**Stored items:**
=== Section Start ===

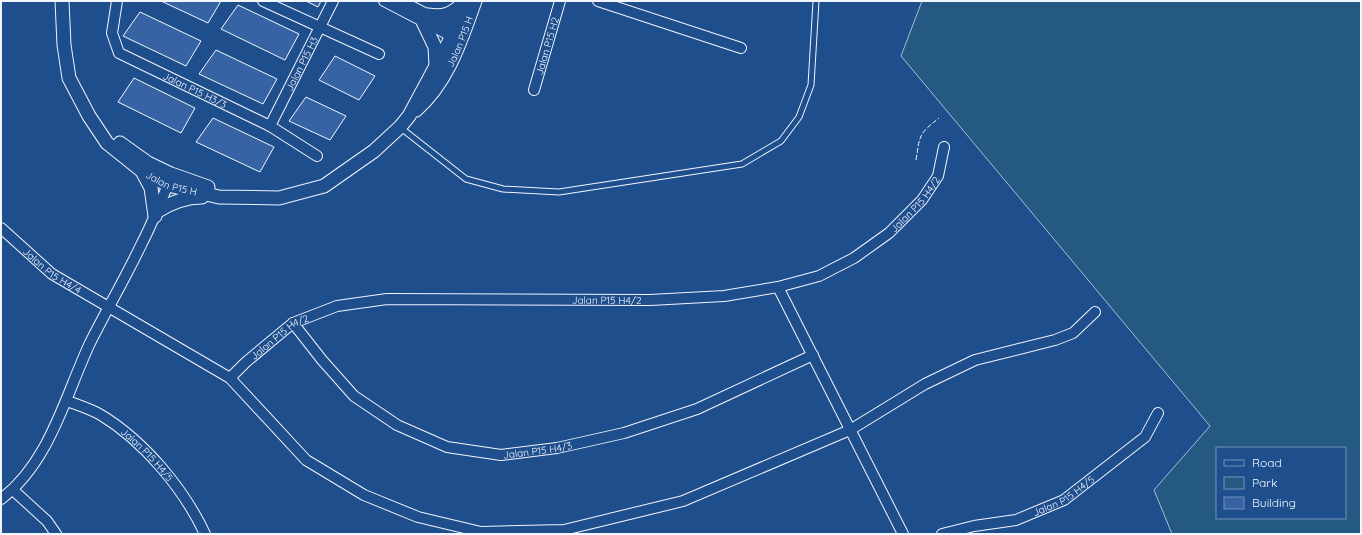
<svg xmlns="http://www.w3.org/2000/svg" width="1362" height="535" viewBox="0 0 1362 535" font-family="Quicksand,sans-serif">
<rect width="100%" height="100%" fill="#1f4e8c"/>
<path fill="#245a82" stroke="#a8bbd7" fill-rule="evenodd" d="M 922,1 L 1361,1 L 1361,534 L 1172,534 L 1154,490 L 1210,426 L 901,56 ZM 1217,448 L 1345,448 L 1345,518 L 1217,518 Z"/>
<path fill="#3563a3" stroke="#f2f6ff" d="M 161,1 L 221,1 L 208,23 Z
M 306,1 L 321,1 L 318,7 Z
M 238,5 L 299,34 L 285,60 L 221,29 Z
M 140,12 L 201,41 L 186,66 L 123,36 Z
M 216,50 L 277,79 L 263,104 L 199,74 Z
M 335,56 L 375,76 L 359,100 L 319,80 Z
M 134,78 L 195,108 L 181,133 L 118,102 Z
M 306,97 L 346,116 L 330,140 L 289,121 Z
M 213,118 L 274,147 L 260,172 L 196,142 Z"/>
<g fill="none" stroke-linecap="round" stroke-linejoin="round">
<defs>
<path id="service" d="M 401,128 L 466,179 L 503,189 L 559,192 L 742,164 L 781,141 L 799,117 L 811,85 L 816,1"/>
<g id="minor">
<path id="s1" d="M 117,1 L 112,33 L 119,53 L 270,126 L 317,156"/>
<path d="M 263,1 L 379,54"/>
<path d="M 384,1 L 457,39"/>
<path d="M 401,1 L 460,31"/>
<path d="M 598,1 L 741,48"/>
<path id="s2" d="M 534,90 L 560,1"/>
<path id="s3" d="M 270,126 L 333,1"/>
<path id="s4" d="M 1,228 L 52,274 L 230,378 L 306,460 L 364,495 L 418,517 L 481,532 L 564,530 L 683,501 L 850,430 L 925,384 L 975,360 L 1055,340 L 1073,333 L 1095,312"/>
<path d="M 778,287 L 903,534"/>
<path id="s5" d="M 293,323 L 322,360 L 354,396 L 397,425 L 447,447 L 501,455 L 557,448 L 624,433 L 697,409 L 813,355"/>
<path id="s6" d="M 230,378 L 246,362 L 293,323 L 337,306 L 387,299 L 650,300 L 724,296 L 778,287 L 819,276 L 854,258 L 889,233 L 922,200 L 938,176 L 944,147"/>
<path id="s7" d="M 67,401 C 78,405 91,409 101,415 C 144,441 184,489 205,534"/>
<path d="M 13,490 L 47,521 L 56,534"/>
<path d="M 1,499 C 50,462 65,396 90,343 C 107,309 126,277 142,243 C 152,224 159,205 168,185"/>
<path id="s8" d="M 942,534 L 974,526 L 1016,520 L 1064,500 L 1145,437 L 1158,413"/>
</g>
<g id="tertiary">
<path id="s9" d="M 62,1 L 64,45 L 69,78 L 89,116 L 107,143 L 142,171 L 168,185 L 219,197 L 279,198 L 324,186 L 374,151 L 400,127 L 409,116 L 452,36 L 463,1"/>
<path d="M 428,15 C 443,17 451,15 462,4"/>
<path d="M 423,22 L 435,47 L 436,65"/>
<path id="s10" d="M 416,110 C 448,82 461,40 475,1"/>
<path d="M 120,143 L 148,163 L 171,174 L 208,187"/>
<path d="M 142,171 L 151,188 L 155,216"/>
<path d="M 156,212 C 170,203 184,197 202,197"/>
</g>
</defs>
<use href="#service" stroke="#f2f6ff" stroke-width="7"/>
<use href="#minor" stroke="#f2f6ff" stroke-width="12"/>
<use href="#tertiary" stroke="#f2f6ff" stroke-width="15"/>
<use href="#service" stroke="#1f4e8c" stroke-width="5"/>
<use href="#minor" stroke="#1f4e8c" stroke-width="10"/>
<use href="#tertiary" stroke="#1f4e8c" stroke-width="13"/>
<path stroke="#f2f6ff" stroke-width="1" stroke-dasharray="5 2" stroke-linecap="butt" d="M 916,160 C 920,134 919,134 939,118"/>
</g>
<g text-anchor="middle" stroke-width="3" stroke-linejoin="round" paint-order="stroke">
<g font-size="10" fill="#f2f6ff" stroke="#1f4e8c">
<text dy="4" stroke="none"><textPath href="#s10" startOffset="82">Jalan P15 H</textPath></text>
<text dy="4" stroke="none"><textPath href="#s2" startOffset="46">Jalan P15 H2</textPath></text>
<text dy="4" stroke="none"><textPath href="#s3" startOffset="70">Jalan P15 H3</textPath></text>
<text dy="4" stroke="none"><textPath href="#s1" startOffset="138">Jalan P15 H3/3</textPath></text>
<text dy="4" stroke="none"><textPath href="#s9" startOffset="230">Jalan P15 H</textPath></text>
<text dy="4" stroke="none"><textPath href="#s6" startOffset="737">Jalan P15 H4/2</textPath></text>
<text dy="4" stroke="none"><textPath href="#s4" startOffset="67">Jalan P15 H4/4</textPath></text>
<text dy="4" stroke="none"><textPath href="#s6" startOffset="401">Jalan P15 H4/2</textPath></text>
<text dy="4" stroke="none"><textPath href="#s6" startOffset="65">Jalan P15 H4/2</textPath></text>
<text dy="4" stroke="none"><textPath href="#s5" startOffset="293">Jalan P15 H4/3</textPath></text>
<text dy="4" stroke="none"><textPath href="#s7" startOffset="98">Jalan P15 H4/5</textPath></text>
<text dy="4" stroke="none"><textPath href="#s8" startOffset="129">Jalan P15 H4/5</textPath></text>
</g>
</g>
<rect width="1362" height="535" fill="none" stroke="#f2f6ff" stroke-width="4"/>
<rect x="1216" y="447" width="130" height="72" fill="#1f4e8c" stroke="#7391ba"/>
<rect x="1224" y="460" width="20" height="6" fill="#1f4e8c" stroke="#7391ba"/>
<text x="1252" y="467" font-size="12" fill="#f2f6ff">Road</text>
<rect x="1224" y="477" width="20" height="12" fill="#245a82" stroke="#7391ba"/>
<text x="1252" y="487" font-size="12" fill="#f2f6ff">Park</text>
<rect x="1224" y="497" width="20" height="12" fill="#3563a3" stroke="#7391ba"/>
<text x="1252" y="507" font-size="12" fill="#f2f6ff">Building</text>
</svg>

=== Section End ===

**TASK DETAILS:** Write the entries out again exactly as they appear, with the pictures omitted.

**RESPONSE TO THE TASK:**
<svg xmlns="http://www.w3.org/2000/svg" width="1362" height="535" viewBox="0 0 1362 535" font-family="Quicksand,sans-serif">
<rect width="100%" height="100%" fill="#1f4e8c"/>
<path fill="#245a82" stroke="#a8bbd7" fill-rule="evenodd" d="M 922,1 L 1361,1 L 1361,534 L 1172,534 L 1154,490 L 1210,426 L 901,56 ZM 1217,448 L 1345,448 L 1345,518 L 1217,518 Z"/>
<path fill="#3563a3" stroke="#f2f6ff" d="M 161,1 L 221,1 L 208,23 Z
M 306,1 L 321,1 L 318,7 Z
M 238,5 L 299,34 L 285,60 L 221,29 Z
M 140,12 L 201,41 L 186,66 L 123,36 Z
M 216,50 L 277,79 L 263,104 L 199,74 Z
M 335,56 L 375,76 L 359,100 L 319,80 Z
M 134,78 L 195,108 L 181,133 L 118,102 Z
M 306,97 L 346,116 L 330,140 L 289,121 Z
M 213,118 L 274,147 L 260,172 L 196,142 Z"/>
<g fill="none" stroke-linecap="round" stroke-linejoin="round">
<defs>
<path id="service" d="M 401,128 L 466,179 L 503,189 L 559,192 L 742,164 L 781,141 L 799,117 L 811,85 L 816,1"/>
<g id="minor">
<path id="s1" d="M 117,1 L 112,33 L 119,53 L 270,126 L 317,156"/>
<path d="M 263,1 L 379,54"/>
<path d="M 384,1 L 457,39"/>
<path d="M 401,1 L 460,31"/>
<path d="M 598,1 L 741,48"/>
<path id="s2" d="M 534,90 L 560,1"/>
<path id="s3" d="M 270,126 L 333,1"/>
<path id="s4" d="M 1,228 L 52,274 L 230,378 L 306,460 L 364,495 L 418,517 L 481,532 L 564,530 L 683,501 L 850,430 L 925,384 L 975,360 L 1055,340 L 1073,333 L 1095,312"/>
<path d="M 778,287 L 903,534"/>
<path id="s5" d="M 293,323 L 322,360 L 354,396 L 397,425 L 447,447 L 501,455 L 557,448 L 624,433 L 697,409 L 813,355"/>
<path id="s6" d="M 230,378 L 246,362 L 293,323 L 337,306 L 387,299 L 650,300 L 724,296 L 778,287 L 819,276 L 854,258 L 889,233 L 922,200 L 938,176 L 944,147"/>
<path id="s7" d="M 67,401 C 78,405 91,409 101,415 C 144,441 184,489 205,534"/>
<path d="M 13,490 L 47,521 L 56,534"/>
<path d="M 1,499 C 50,462 65,396 90,343 C 107,309 126,277 142,243 C 152,224 159,205 168,185"/>
<path id="s8" d="M 942,534 L 974,526 L 1016,520 L 1064,500 L 1145,437 L 1158,413"/>
</g>
<g id="tertiary">
<path id="s9" d="M 62,1 L 64,45 L 69,78 L 89,116 L 107,143 L 142,171 L 168,185 L 219,197 L 279,198 L 324,186 L 374,151 L 400,127 L 409,116 L 452,36 L 463,1"/>
<path d="M 428,15 C 443,17 451,15 462,4"/>
<path d="M 423,22 L 435,47 L 436,65"/>
<path id="s10" d="M 416,110 C 448,82 461,40 475,1"/>
<path d="M 120,143 L 148,163 L 171,174 L 208,187"/>
<path d="M 142,171 L 151,188 L 155,216"/>
<path d="M 156,212 C 170,203 184,197 202,197"/>
</g>
</defs>
<use href="#service" stroke="#f2f6ff" stroke-width="7"/>
<use href="#minor" stroke="#f2f6ff" stroke-width="12"/>
<use href="#tertiary" stroke="#f2f6ff" stroke-width="15"/>
<use href="#service" stroke="#1f4e8c" stroke-width="5"/>
<use href="#minor" stroke="#1f4e8c" stroke-width="10"/>
<use href="#tertiary" stroke="#1f4e8c" stroke-width="13"/>
<path stroke="#f2f6ff" stroke-width="1" stroke-dasharray="5 2" stroke-linecap="butt" d="M 916,160 C 920,134 919,134 939,118"/>
</g>
<g text-anchor="middle" stroke-width="3" stroke-linejoin="round" paint-order="stroke">
<g font-size="10" fill="#f2f6ff" stroke="#1f4e8c">
<text dy="4" stroke="none"><textPath href="#s10" startOffset="82">Jalan P15 H</textPath></text>
<text dy="4" stroke="none"><textPath href="#s2" startOffset="46">Jalan P15 H2</textPath></text>
<text dy="4" stroke="none"><textPath href="#s3" startOffset="70">Jalan P15 H3</textPath></text>
<text dy="4" stroke="none"><textPath href="#s1" startOffset="138">Jalan P15 H3/3</textPath></text>
<text dy="4" stroke="none"><textPath href="#s9" startOffset="230">Jalan P15 H</textPath></text>
<text dy="4" stroke="none"><textPath href="#s6" startOffset="737">Jalan P15 H4/2</textPath></text>
<text dy="4" stroke="none"><textPath href="#s4" startOffset="67">Jalan P15 H4/4</textPath></text>
<text dy="4" stroke="none"><textPath href="#s6" startOffset="401">Jalan P15 H4/2</textPath></text>
<text dy="4" stroke="none"><textPath href="#s6" startOffset="65">Jalan P15 H4/2</textPath></text>
<text dy="4" stroke="none"><textPath href="#s5" startOffset="293">Jalan P15 H4/3</textPath></text>
<text dy="4" stroke="none"><textPath href="#s7" startOffset="98">Jalan P15 H4/5</textPath></text>
<text dy="4" stroke="none"><textPath href="#s8" startOffset="129">Jalan P15 H4/5</textPath></text>
</g>
</g>
<rect width="1362" height="535" fill="none" stroke="#f2f6ff" stroke-width="4"/>
<rect x="1216" y="447" width="130" height="72" fill="#1f4e8c" stroke="#7391ba"/>
<rect x="1224" y="460" width="20" height="6" fill="#1f4e8c" stroke="#7391ba"/>
<text x="1252" y="467" font-size="12" fill="#f2f6ff">Road</text>
<rect x="1224" y="477" width="20" height="12" fill="#245a82" stroke="#7391ba"/>
<text x="1252" y="487" font-size="12" fill="#f2f6ff">Park</text>
<rect x="1224" y="497" width="20" height="12" fill="#3563a3" stroke="#7391ba"/>
<text x="1252" y="507" font-size="12" fill="#f2f6ff">Building</text>
</svg>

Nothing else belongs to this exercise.